A few practical points:
Fulfillment timeline and risk
The buyer will need to submit the redemption to Topps and wait for fulfillment. Turnaround times can vary. Until the card is in hand, condition and even exact signature placement remain unknown.Condition and grading
Once fulfilled, a mint or gem-mint grade (from companies like PSA, BGS, or SGC) can materially affect market value. At this stage, however, the Goldin sale reflects the redemption itself, plus the perceived odds that the eventual card will be high grade.Collector preference
Some collectors prefer in-hand, slabbed copies (less uncertainty). Others are comfortable buying a redemption if they believe the underlying card is important enough to justify the wait.
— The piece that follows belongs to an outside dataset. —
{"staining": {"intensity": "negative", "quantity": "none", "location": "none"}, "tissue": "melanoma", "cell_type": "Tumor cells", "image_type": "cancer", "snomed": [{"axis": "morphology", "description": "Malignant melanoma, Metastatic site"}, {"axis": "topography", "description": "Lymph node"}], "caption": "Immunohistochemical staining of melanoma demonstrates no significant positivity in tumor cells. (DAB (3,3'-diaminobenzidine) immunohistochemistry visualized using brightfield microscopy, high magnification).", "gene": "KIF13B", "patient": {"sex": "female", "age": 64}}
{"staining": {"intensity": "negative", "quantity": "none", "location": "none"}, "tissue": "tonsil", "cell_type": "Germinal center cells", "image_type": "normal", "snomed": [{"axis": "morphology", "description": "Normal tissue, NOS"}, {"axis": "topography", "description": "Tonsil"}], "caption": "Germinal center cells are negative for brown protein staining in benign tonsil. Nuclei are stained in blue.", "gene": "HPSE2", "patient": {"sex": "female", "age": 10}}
In that context, the $16,287 sale is a price signal for the concept and scarcity of this triple autograph as much as for any specific physical card condition.
Why this matters for the broader market
This Goldin result offers a few insights for collectors watching modern baseball cards:
International stars drive multi-player demand
Combining Ohtani with Yamamoto and Sasaki shows how much weight international storylines carry. It’s not just about U.S. MLB stars anymore; cross-league narratives are central to the modern hobby.Ultra-modern chromium still rewards true scarcity
Even in an era of large print runs, clearly defined low-serial parallels like black refractors /10 continue to separate themselves from the pack.Triple autos can be more than a novelty
Historically, some multi-signed cards have been treated as curiosities. When the player selection is this focused and relevant, they become core grails for specific collector segments.Redemptions remain part of the high-end ecosystem
This sale underscores that serious buyers will still chase redemptions when the underlying card is compelling enough, even with added wait and uncertainty.
Takeaways for collectors and small sellers
For collectors:
- If you collect Ohtani or high-end Japanese MLB/NPB stars, this card is a reference point for how the market values premium, low-serial multi-autos.
- For Yamamoto and Sasaki collectors, it highlights how their early and limited pairings with Ohtani may sit near the top of their card hierarchies.
For small sellers:
- This type of sale shows the ceiling for well-marketed, truly scarce, multi-signed cards in flagship chromium products.
- When evaluating your own inventory, it’s useful to separate:
- Mass-produced base and common refractors, from
- Low-serial, high-concept cards (triple autos, key color parallels, and international combinations).
As more copies of the 2025 Topps Chrome Update Triple Autographs Black Refractor #TA-OYS surface—both redeemed and graded—the market will gain additional data points. For now, the March 27, 2026 Goldin sale at $16,287 stands as an early marker for how collectors value this particular blend of star power, scarcity, and international appeal.
If you’re tracking modern high-end baseball, this is one of those sales worth bookmarking and revisiting as Yamamoto and Sasaki’s careers continue to unfold.